PORDENONE - Si parte con la musica di Gaber, “La libertà è partecipazione” e l’immancabile “La gente come noi non molla mai”.
IL PROTAGONISTA
Lui, il protagonista, arriva poco dopo le 16, accompagnato da tre colleghi e inseguito dai cacciatori di selfie. Ma si schermisce: «Non so cosa ci farete poi con queste foto. Noi non vorremmo passare per quelli che vogliono andare in giro per le piazze. Non siamo personaggi che vogliono “vendere” la propria faccia. Il messaggio che vogliamo dare è che siamo tutti noi assieme a voler cambiare le cose. I cartelli “noi siamo Stefano Puzzer” sono perfetti, ma dobbiamo scrivere “noi siamo cittadini e pretendiamo che i nostri diritti vengano rispettati». Un breve riferimento ai fatti della settimana come il Daspo incassato a Roma, ma solo per raccontare che «nelle cinque ore che ho passato in Questura, l’80 per cento delle persone che era lì dentro era con noi», poi gli inviti al dialogo (“è giusto un confronto, è giusto avere ognuno la sua idea, però non deve mai mancare il rispetto delle idee di nessuna persona. Tra di noi in porto a Trieste c’è chi ha deciso di andare a lavorare, però il rispetto c’è ed è rimasto. Solamente tutti assieme possiamo chiedere che i nostri diritti vengano rispettati”) e a non personalizzare la battaglia: «Stefano Puzzer sta diventando un’icona, ma io non sono un personaggio, non sono un divo, sono una persona come voi».

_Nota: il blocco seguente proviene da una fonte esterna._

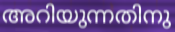
അറിയുന്നതിനുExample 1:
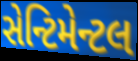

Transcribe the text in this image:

સેન્ટિમેન્ટલ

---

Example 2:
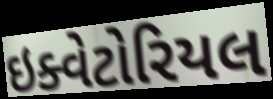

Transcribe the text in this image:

ઇક્વેટોરિયલ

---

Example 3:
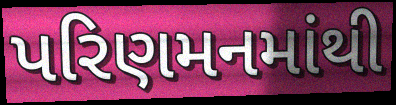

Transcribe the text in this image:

પરિણમનમાંથી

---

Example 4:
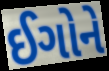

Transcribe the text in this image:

ઈગોને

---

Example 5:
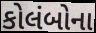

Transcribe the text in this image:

કોલંબોના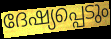
ദേഷ്യപ്പെടുംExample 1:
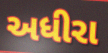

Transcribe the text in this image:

અધીરા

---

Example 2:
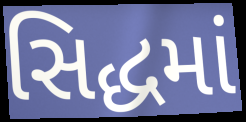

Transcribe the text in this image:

સિદ્ધમાં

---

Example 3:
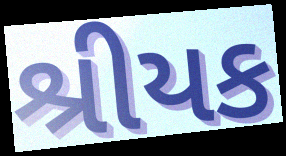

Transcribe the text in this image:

શ્રીયક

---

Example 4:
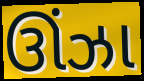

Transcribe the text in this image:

ઊંઝા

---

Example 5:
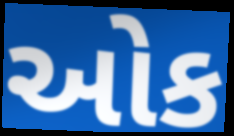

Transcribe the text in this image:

ઓક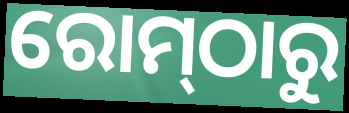
ରୋମ୍‌ଠାରୁ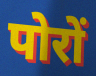
पोरों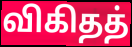
விகிதத்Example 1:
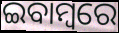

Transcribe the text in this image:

ଇବାମ୍ବରେ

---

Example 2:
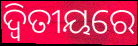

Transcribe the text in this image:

ଦ୍ୱିତୀୟରେ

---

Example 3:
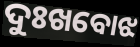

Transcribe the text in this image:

ଦୁଃଖବୋଝ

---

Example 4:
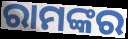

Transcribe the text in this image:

ରାମଙ୍କର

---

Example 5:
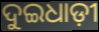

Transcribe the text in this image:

ଦୁଇଧାଡ଼ୀ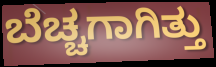
ಬೆಚ್ಚಗಾಗಿತ್ತು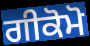
ਗੀਕੋਮੋ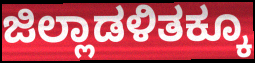
ಜಿಲ್ಲಾಡಳಿತಕ್ಕೂ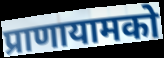
प्राणायामको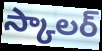
స్కాలర్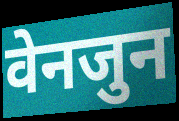
वेनजुनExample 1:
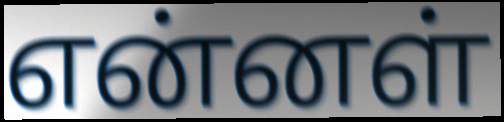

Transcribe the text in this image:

என்னள்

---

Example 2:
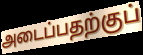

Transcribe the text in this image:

அடைப்பதற்குப்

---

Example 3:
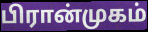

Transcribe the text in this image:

பிரான்முகம்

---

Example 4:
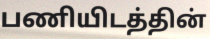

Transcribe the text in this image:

பணியிடத்தின்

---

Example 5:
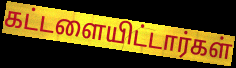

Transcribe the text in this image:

கட்டளையிட்டார்கள்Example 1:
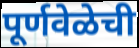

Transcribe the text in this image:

पूर्णवेळेची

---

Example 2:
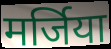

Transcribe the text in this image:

मर्जिया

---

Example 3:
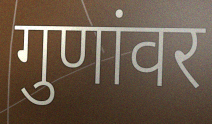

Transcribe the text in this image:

गुणांवर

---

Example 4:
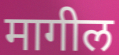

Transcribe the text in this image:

मागील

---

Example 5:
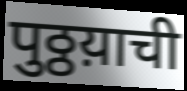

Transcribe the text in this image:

पुठ्ठय़ाची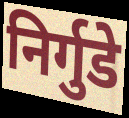
निर्गुडे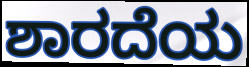
ಶಾರದೆಯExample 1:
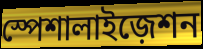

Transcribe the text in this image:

স্পেশালাইজ়েশন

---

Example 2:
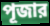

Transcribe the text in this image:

পূজার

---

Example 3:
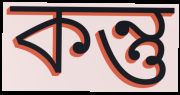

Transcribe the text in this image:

কন্তু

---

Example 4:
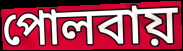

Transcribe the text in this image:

পোলবায়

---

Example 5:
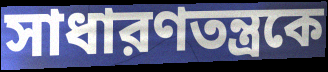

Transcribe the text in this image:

সাধারণতন্ত্রকে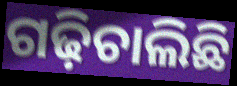
ଗଢ଼ିଚାଲିଛିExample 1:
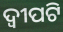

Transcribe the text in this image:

ଦ୍ୱୀପଟି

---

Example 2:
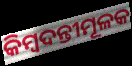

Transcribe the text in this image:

କିମ୍ବଦନ୍ତୀମୂଳକ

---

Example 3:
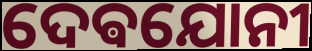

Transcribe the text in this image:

ଦେଵଯୋନୀ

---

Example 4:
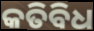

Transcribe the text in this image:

କତିବିଧ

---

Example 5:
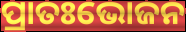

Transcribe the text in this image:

ପ୍ରାତଃଭୋଜନ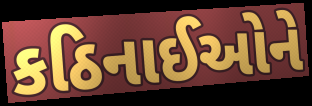
કઠિનાઈઓને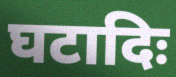
घटादिः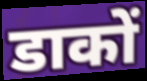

Puzzer racconta di essere stato sabato a La Spezia per incontrare i portuali liguri: «Stiamo creando un coordinamento nazionale per prendere delle decisioni e farlo tutti assieme. La protesta di Trieste dovrà essere protesta di tutte le parti d’Italia. La reazione del Governo sta diventando più dura, e in questo noi dobbiamo essere dei signori: non cadere in questi tranelli». Rivendica poi l’annullamento delle manifestazioni di tre settimane fa a Trieste (“ho preferito fare una figura barbina piuttosto che mettere in pericolo l’incolumità delle persone”) e ribadisce l’obiettivo, “togliere questo decreto e togliere l’obbligo vaccinale a tutti. Adesso l’unica cosa da fare è non mollare, andare avanti, parlarci fra di noi, confrontarci anche con chi non la pensa come noi, creare una forma di rispetto e non mollare. I portuali ieri c’erano a Trieste. Noi adesso abbiamo deciso che, senza andare sempre vestiti da portuali, visto che la visibilità ce l’abbiamo noi come categoria, inizieremo a vestirci da sanitari, da maestre d’asilo, da casalinghe, da nonne. È giusto che la nostra visibilità venga usata per chi ancora pensano sia invisibile».
GLI INTERVENTI
Prima di lui, sul palco, le testimonianze di manifestanti presenti sabato a Trieste; di lavoratori sospesi che raccontano la loro vita fra sacrifici, nuovo stile di vita, ricerca di lavoretti, collette per i colleghi più in difficoltà e buoni spesa ricevuti in regalo da donatori anonimi. Fino agli inviti a “salotto Risorgimento”, punto d’incontro per preghiere, Om e biodanza, e l’intervento di Matteo, imprenditore che sale sul palco per recitare una preghiera contro il progetto massonico che vuole ridurre la popolazione mondiale a 500 milioni di persone e allontanare i bambini dalle famiglie “per educarli alla massoneria mondialista e satanista”, in una “guerra fra i figli di Satana e i figli di Cristo”. Ma le dichiarazioni di rispetto si infrangono contro gli attacchi ai media: nel mirino prima i quotidiani locali, poi il Tg5, con insulti, cori e “inviti” ad andarsene, dal palco e di persona, fino alla decisione dello stesso Puzzer di concedere un’intervista alle sole testate “gradite”.